▸ **Work instruction**: Copy all lines in the material holding the string "Bootstrap".

▸ **Material provided**:
****************
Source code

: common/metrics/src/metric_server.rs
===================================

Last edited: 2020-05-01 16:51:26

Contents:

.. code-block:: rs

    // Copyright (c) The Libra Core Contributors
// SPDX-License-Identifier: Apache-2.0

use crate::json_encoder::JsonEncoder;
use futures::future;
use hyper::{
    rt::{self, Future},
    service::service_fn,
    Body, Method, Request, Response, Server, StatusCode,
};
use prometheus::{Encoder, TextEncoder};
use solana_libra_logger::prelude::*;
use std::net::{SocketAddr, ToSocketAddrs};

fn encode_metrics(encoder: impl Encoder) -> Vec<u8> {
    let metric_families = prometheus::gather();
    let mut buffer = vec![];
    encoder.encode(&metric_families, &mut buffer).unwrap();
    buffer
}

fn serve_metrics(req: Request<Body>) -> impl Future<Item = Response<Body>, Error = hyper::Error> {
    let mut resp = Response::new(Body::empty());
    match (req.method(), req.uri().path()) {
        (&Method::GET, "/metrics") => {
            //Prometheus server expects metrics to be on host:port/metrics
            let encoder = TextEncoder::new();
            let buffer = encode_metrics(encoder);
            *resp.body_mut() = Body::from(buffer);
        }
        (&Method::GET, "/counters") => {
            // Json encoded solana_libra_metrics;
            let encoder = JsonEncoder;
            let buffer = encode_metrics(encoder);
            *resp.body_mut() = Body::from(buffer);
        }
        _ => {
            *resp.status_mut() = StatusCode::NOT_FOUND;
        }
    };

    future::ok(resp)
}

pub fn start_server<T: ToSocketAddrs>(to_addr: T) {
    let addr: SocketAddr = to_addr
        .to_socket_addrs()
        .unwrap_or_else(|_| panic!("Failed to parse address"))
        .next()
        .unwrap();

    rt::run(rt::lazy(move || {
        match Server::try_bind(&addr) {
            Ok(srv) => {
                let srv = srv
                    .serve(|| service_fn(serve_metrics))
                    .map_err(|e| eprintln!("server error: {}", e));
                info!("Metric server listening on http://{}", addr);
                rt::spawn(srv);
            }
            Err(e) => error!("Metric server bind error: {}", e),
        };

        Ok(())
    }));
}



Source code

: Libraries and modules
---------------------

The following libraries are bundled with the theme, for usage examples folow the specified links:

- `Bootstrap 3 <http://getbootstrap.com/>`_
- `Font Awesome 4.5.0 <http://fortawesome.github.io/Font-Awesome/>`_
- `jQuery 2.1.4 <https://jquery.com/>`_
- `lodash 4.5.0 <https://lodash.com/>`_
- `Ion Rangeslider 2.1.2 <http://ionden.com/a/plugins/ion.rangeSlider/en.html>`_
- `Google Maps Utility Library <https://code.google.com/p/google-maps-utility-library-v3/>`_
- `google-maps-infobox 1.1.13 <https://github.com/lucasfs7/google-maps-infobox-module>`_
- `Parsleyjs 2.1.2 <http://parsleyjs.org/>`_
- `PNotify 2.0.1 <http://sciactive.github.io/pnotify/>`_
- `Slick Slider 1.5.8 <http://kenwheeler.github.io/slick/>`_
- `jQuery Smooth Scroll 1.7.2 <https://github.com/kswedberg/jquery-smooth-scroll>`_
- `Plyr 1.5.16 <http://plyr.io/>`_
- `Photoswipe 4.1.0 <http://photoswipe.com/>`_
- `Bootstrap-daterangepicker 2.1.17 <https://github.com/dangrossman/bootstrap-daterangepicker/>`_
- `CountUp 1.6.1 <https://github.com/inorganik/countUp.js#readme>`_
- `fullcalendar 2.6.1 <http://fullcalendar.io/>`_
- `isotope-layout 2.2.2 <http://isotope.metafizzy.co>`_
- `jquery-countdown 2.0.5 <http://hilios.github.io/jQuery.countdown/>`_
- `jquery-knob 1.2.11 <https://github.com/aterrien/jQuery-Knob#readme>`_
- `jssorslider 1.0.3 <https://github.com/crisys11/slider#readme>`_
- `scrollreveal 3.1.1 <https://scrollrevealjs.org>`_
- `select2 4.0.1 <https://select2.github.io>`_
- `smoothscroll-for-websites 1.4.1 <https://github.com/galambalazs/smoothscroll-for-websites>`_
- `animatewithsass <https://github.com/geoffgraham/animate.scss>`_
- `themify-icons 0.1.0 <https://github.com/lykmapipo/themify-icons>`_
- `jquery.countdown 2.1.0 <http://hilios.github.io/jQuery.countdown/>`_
****************
▸ **Result of the task**:
- `Bootstrap 3 <http://getbootstrap.com/>`_
- `Bootstrap-daterangepicker 2.1.17 <https://github.com/dangrossman/bootstrap-daterangepicker/>`_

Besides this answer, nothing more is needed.